Building a DeepStream container can sometimes lead to frustrating errors, especially when the runtime is not found. This guide will help you resolve the error “failed to solve: runtime not found” while building a DeepStream container on an x86/64 Ubuntu machine for Jetson Nano deployment.
Understanding the DeepStream Docker Error
When you try to build the DeepStream container using the command:
bashCopy codedocker build --network=host -t deepstream_image:jetson
You might encounter the following error:
bashCopy codeERROR: failed to solve: nvcr.io/nvidia/l4t-tensorrt:r8.5.2.2-runtime: nvcr.io/nvidia/l4t-tensorrt:r8.5.2.2-runtime: not found
This error indicates that Docker cannot find the specified TensorRT runtime image (r8.5.2.2-runtime
) on NVIDIA’s NGC registry.
Causes of the Error
The primary reasons for this error are:
- Image Version Updates: NVIDIA might have updated the image versions after the release, causing the specified version to be unavailable.
- Incorrect Image Version: Using an incorrect or outdated version of the TensorRT image.
Steps to Resolve the DeepStream Docker Error
Follow these steps to resolve the issue and successfully build your DeepStream container:
1. Verify the Image Version
First, ensure you are using the correct and latest version of the TensorRT image. NVIDIA occasionally updates their image versions, which might not be reflected in older guides.
- Visit NVIDIA NGC TensorRT Container Repository to find the latest version.
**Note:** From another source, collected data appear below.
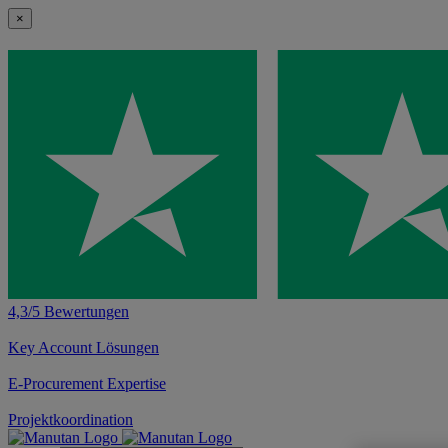
×
4,3/5 Bewertungen
Key Account Lösungen
E-Procurement Expertise
Projektkoordination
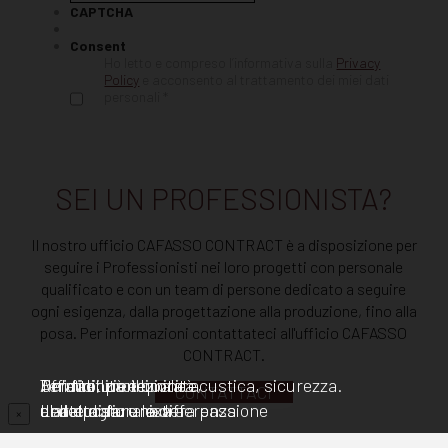
CAPTCHA
Consent
Ho letto e compreso l’informativa sulla
Privacy
Policy
e acconsento al trattamento dei miei dati
personali *
SEI UN PROFESSIONISTA?
Il nostro ufficio CAFASSO CONTRACT è a disposizione per
seguire i Professionisti nei loro progetti con personale
qualificato e con un team di persone dedicato a seguire
ogni esigenza, dalla progettazione alla produzione, fino alla
posa. Per informazioni contattateci all'ufficio CAFASSO
CONTRACT.
Un'attenzione
Termici, protezione acustica, sicurezza.
Per finiture illimitate,
Affidabilità e qualità
CONTATTACI
al dettaglio unica
L'arte di fare la differenza
una duratura extra
della posa: una vera passione
×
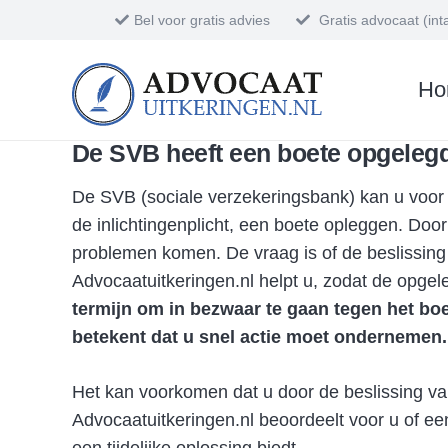
Bel voor gratis advies
Gratis advocaat (in
Be
Ho
De SVB heeft een boete
opgeleg
De SVB (sociale verzekeringsbank) kan u voor 
de inlichtingenplicht, een boete opleggen. Door
problemen komen. De vraag is of de beslissing
Advocaatuitkeringen.nl helpt u, zodat de opge
termijn om in bezwaar te gaan tegen het boe
betekent dat u snel actie moet ondernemen.
Het kan voorkomen dat u door de beslissing v
Advocaatuitkeringen.nl beoordeelt voor u of ee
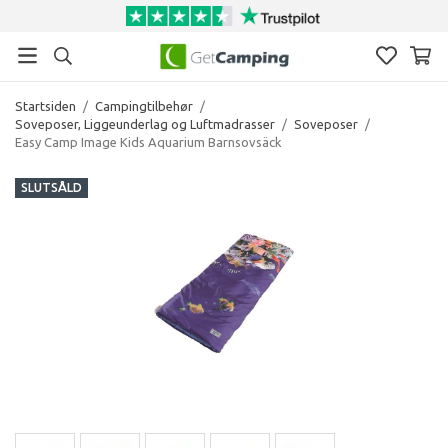
Startsiden
/
Campingtilbehør
/
Soveposer, Liggeunderlag og Luftmadrasser
/
Soveposer
/
Easy Camp Image Kids Aquarium Barnsovsäck
SLUTSÅLD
- Update your Dockerfile to use the correct version.
2. Update Your Dockerfile
Modify your Dockerfile to use the latest TensorRT image version. For example, if the latest version is r8.5.3.0-runtime
, update your Dockerfile accordingly:
DockerfileCopy codeFROM nvcr.io/nvidia/l4t-tensorrt:r8.5.3.0-runtime
3. Clear Docker Cache
Sometimes, Docker’s cached data can cause issues. Clear the Docker build cache to ensure you’re fetching the latest metadata:
bashCopy codedocker builder prune
4. Explicitly Specify VPI Version
If your Dockerfile includes Visual Programming Interface (VPI) installation, specify the VPI version explicitly to avoid compatibility issues:
DockerfileCopy codeRUN apt-get update && apt-get install -y \
vpi2-dev=<specific-version> \
libnvvpi2=<specific-version> \
vpi2-samples=<specific-version>
Use the apt-cache policy
command to find available versions:
bashCopy codeapt-cache policy vpi2-dev
5. Rebuild the Docker Image
After making these changes, rebuild your Docker image:
bashCopy codedocker build --network=host -t deepstream_image:jetson .
Example Dockerfile
Here’s an example Dockerfile after making the necessary changes:
DockerfileCopy code# Use the latest TensorRT runtime version
FROM nvcr.io/nvidia/l4t-tensorrt:r8.5.3.0-runtime
# Install VPI
RUN apt-get update && apt-get install -y \
vpi2-dev=2.1.0 \
libnvvpi2=2.1.0 \
vpi2-samples=2.1.0
# Additional setup commands...
Conclusion
By following these steps, you should be able to resolve the “failed to solve: runtime not found” error when building your DeepStream Docker container. Always ensure you are using the correct image versions and explicitly specify any dependencies to avoid compatibility issues.
Remember: Troubleshooting Docker and DeepStream can be complex, but patience and careful attention to detail will help you overcome these challenges. Enjoy your journey with DeepStream and Docker!
For more detailed troubleshooting and community support, consider visiting the NVIDIA Developer Forums and joining relevant discussions.
By following these steps, you should be able to resolve the “failed to solve: runtime not found” error and successfully build your DeepStream Docker container. Always keep your dependencies up-to-date and consult the latest documentation for the best results.